(Data records)
↓
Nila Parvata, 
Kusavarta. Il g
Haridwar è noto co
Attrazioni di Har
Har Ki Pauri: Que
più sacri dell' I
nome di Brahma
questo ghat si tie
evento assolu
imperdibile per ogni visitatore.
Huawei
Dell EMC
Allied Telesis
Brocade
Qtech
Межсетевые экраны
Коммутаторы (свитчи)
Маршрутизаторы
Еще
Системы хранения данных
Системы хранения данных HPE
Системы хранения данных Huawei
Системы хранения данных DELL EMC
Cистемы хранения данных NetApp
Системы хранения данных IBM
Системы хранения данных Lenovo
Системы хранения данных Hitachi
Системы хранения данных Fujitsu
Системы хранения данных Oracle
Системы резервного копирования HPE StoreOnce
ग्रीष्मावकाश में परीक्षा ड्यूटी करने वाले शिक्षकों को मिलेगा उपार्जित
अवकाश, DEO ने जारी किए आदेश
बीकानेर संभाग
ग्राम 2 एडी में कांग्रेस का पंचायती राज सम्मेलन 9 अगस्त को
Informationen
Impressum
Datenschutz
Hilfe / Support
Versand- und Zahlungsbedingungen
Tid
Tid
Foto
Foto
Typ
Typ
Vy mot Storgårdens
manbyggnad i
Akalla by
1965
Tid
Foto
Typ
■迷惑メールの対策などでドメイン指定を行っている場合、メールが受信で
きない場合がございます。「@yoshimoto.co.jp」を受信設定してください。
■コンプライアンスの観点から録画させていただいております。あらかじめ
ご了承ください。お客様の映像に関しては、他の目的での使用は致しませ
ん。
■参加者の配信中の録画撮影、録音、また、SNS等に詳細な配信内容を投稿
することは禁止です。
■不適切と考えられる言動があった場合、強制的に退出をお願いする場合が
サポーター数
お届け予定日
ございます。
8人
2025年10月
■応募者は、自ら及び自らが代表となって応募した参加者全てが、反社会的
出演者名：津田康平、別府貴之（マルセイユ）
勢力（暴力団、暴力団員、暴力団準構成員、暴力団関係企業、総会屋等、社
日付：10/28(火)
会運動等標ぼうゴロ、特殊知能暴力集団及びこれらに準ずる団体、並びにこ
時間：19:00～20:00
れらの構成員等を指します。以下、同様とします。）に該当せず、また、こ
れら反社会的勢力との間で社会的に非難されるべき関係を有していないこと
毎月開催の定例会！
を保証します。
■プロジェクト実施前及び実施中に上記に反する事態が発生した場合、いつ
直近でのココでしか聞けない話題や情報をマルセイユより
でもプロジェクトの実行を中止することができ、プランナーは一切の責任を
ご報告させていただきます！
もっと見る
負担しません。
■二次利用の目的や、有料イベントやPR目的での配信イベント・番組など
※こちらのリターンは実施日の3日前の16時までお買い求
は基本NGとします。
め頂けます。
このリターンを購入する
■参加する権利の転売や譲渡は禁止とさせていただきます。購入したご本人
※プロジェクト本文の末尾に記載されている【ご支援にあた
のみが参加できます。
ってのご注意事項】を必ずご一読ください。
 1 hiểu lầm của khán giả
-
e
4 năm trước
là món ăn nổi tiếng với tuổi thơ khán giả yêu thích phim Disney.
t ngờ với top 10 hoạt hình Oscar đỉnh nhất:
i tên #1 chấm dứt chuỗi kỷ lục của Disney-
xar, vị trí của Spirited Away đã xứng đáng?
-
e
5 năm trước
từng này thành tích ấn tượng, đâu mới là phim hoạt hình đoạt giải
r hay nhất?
↑
**Work request**
Please transcribe all of the data above exactly.

**Response area**
Nila Parvata, 
Kusavarta. Il g
Haridwar è noto co
Attrazioni di Har
Har Ki Pauri: Que
più sacri dell' I
nome di Brahma
questo ghat si tie
evento assolu
imperdibile per ogni visitatore.
Huawei
Dell EMC
Allied Telesis
Brocade
Qtech
Межсетевые экраны
Коммутаторы (свитчи)
Маршрутизаторы
Еще
Системы хранения данных
Системы хранения данных HPE
Системы хранения данных Huawei
Системы хранения данных DELL EMC
Cистемы хранения данных NetApp
Системы хранения данных IBM
Системы хранения данных Lenovo
Системы хранения данных Hitachi
Системы хранения данных Fujitsu
Системы хранения данных Oracle
Системы резервного копирования HPE StoreOnce
ग्रीष्मावकाश में परीक्षा ड्यूटी करने वाले शिक्षकों को मिलेगा उपार्जित
अवकाश, DEO ने जारी किए आदेश
बीकानेर संभाग
ग्राम 2 एडी में कांग्रेस का पंचायती राज सम्मेलन 9 अगस्त को
Informationen
Impressum
Datenschutz
Hilfe / Support
Versand- und Zahlungsbedingungen
Tid
Tid
Foto
Foto
Typ
Typ
Vy mot Storgårdens
manbyggnad i
Akalla by
1965
Tid
Foto
Typ
■迷惑メールの対策などでドメイン指定を行っている場合、メールが受信で
きない場合がございます。「@yoshimoto.co.jp」を受信設定してください。
■コンプライアンスの観点から録画させていただいております。あらかじめ
ご了承ください。お客様の映像に関しては、他の目的での使用は致しませ
ん。
■参加者の配信中の録画撮影、録音、また、SNS等に詳細な配信内容を投稿
することは禁止です。
■不適切と考えられる言動があった場合、強制的に退出をお願いする場合が
サポーター数
お届け予定日
ございます。
8人
2025年10月
■応募者は、自ら及び自らが代表となって応募した参加者全てが、反社会的
出演者名：津田康平、別府貴之（マルセイユ）
勢力（暴力団、暴力団員、暴力団準構成員、暴力団関係企業、総会屋等、社
日付：10/28(火)
会運動等標ぼうゴロ、特殊知能暴力集団及びこれらに準ずる団体、並びにこ
時間：19:00～20:00
れらの構成員等を指します。以下、同様とします。）に該当せず、また、こ
れら反社会的勢力との間で社会的に非難されるべき関係を有していないこと
毎月開催の定例会！
を保証します。
■プロジェクト実施前及び実施中に上記に反する事態が発生した場合、いつ
直近でのココでしか聞けない話題や情報をマルセイユより
でもプロジェクトの実行を中止することができ、プランナーは一切の責任を
ご報告させていただきます！
もっと見る
負担しません。
■二次利用の目的や、有料イベントやPR目的での配信イベント・番組など
※こちらのリターンは実施日の3日前の16時までお買い求
は基本NGとします。
め頂けます。
このリターンを購入する
■参加する権利の転売や譲渡は禁止とさせていただきます。購入したご本人
※プロジェクト本文の末尾に記載されている【ご支援にあた
のみが参加できます。
ってのご注意事項】を必ずご一読ください。
 1 hiểu lầm của khán giả
-
e
4 năm trước
là món ăn nổi tiếng với tuổi thơ khán giả yêu thích phim Disney.
t ngờ với top 10 hoạt hình Oscar đỉnh nhất:
i tên #1 chấm dứt chuỗi kỷ lục của Disney-
xar, vị trí của Spirited Away đã xứng đáng?
-
e
5 năm trước
từng này thành tích ấn tượng, đâu mới là phim hoạt hình đoạt giải
r hay nhất?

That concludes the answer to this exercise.